LACONIA — LRGHealthcare has identified a potential partner that could help it solve financial problems and allow growth, CEO Kevin Donovan said Thursday.
The name of the organization is being withheld while due diligence work continues, he said.
Donovan said he notified staff Wednesday about the pending affiliation to ease potential worries. There have been a series of hospital mergers in New Hampshire in recent months.
“We were getting lots of questions about the flurry of activity,” he said. “A partnership will likely be in our future. We wanted to formally come out and say to our staff, ‘Don't worry, we're being thoughtful and being positive of the interest being shown in our organization.’”
Dartmouth-Hitchcock and GraniteOne Health, which includes Catholic Medical Center in Manchester, announced plans last month to join operations.
Mark J. Bonica, assistant professor of health management and policy at the University of New Hampshire, said there are reasons community hospitals like LRGH would seek an affiliation with a larger, academic hospital like Dartmouth-Hitchcock or Massachusetts General Hospital.

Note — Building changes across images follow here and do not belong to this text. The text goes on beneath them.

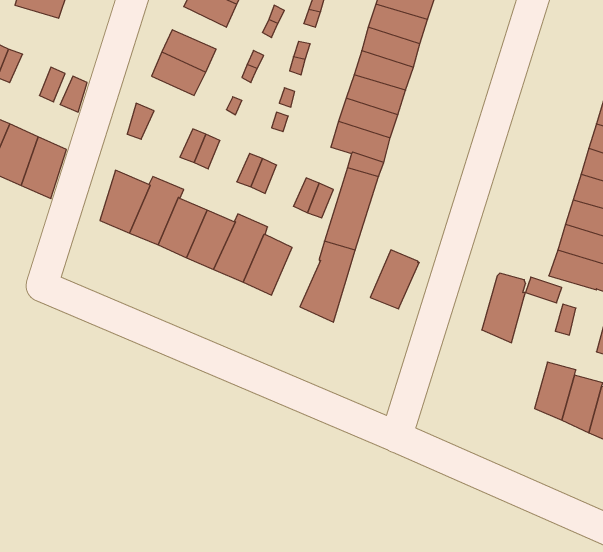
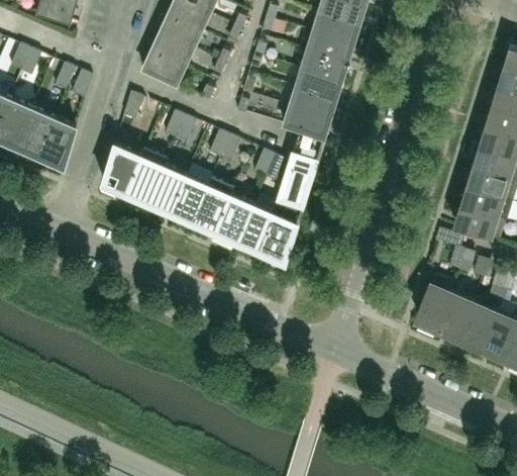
building: none -> [159,16,201,50]
building: [370,250,419,309] -> [236,205,275,252]
building: [482,273,526,343] -> [419,277,453,331]

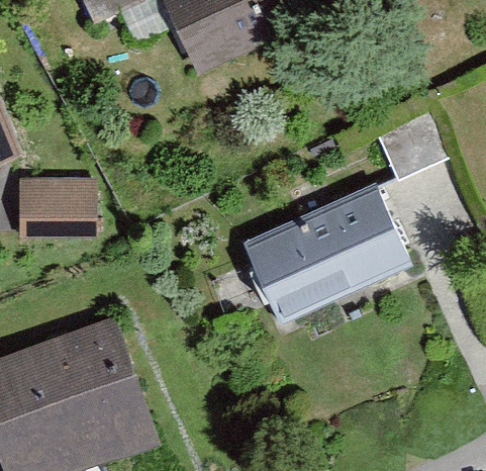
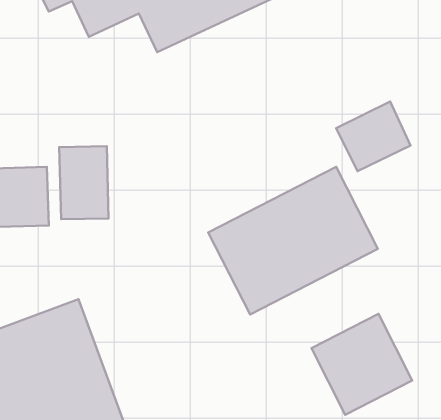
building: none -> [59,146,109,219]
building: none -> [312,314,412,415]

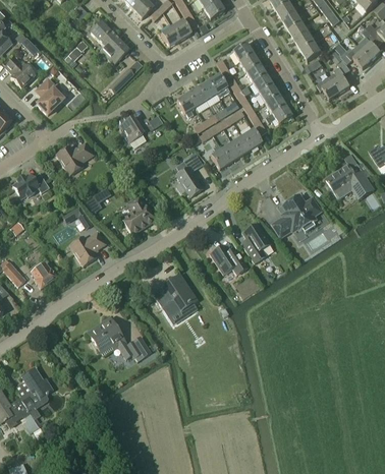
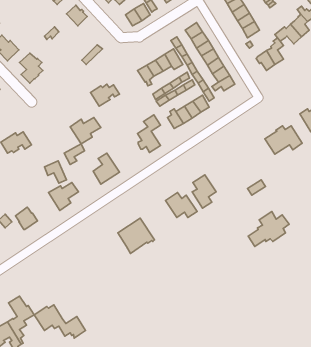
building: [101,35,129,63] -> none
building: [57,142,94,174] -> [70,117,101,144]
building: [272,194,321,236] -> [248,211,289,246]
building: [90,321,151,361] -> [34,305,85,338]

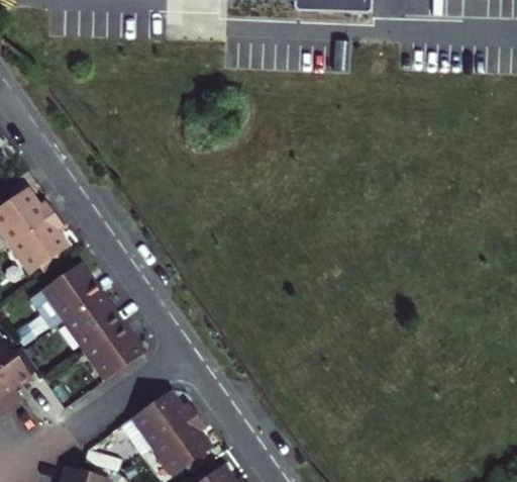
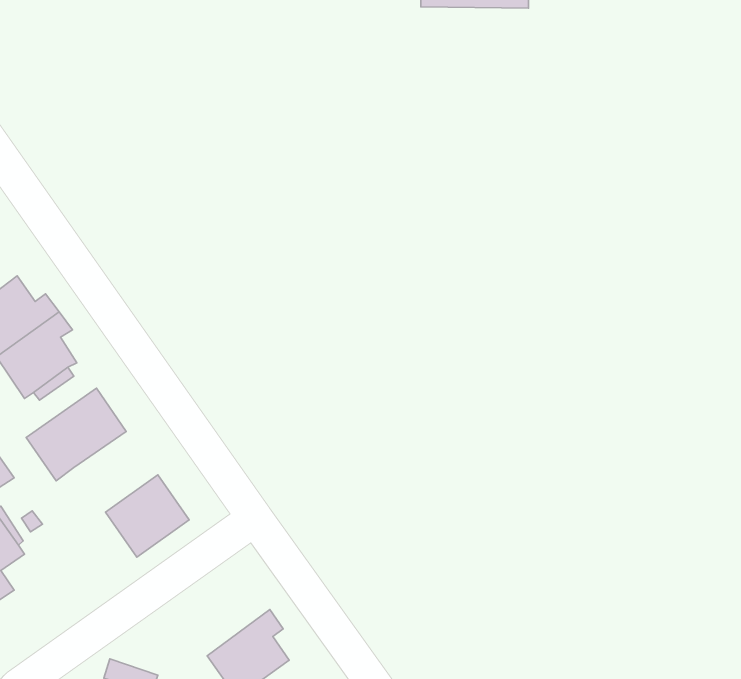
building: [63,295,119,350] -> none
building: [119,392,195,455] -> none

“It gives a community hospital access to a higher level of care and resources they can't get on their own,” he said. “If LRGH were to go with an academic medical center like Dartmouth or Mass General, it would gain a close relationship with an organization able to provide a higher level of care for patients.”
In such a relationship, known as vertical integration, the teaching hospital benefits by having increased access to complicated cases.
Another possibility is what is known as a horizontal merger, where two hospitals that are closer in size join forces to realize economies of scale, improved market presence and create the ability to share higher-level, expensive providers, he said.
“LRGH itself might not have sufficient caseload for a specialist, but if they could merge with Concord Hospital, they might have enough caseload to attract a particular kind of specialist,” Bonica said.
When LRGH closed its maternity ward last year, it began a loose affiliation with Concord Hospital under which women would get prenatal and postnatal care in Laconia, with babies being delivered in Concord.
Declining birth rates, high costs and challenges in finding providers mean that the maternity center is unlikely to reopen in Laconia, Donovan said.
A merger would provide other benefits, he said.
“The community would see positive programs and services,” Donovan said. “We would have an increased ability to serve the community.
“We have little resources to invest in new technology, programs and recruitment of medical staff. Any partnership would bring resources to the table to do that.”
Donovan said LRGH has a $50 million capital improvement list.
“Without a strategic partner, I don't know how to accomplish that without additional resources,” he said.
“It would also ensure long-term sustainability. For the last five years or so, we have been somewhat at the whims of monthly financial performance. One bad month and we have to react quickly. With a larger system, we would have more resources.”
Donovan said no job layoffs are expected.
Health care organizations have been merging throughout the nation amid a difficult financial environment marked by high costs and low reimbursement rates.
Donovan said LRGH lost about $5 million in the fiscal year ending Sept. 30.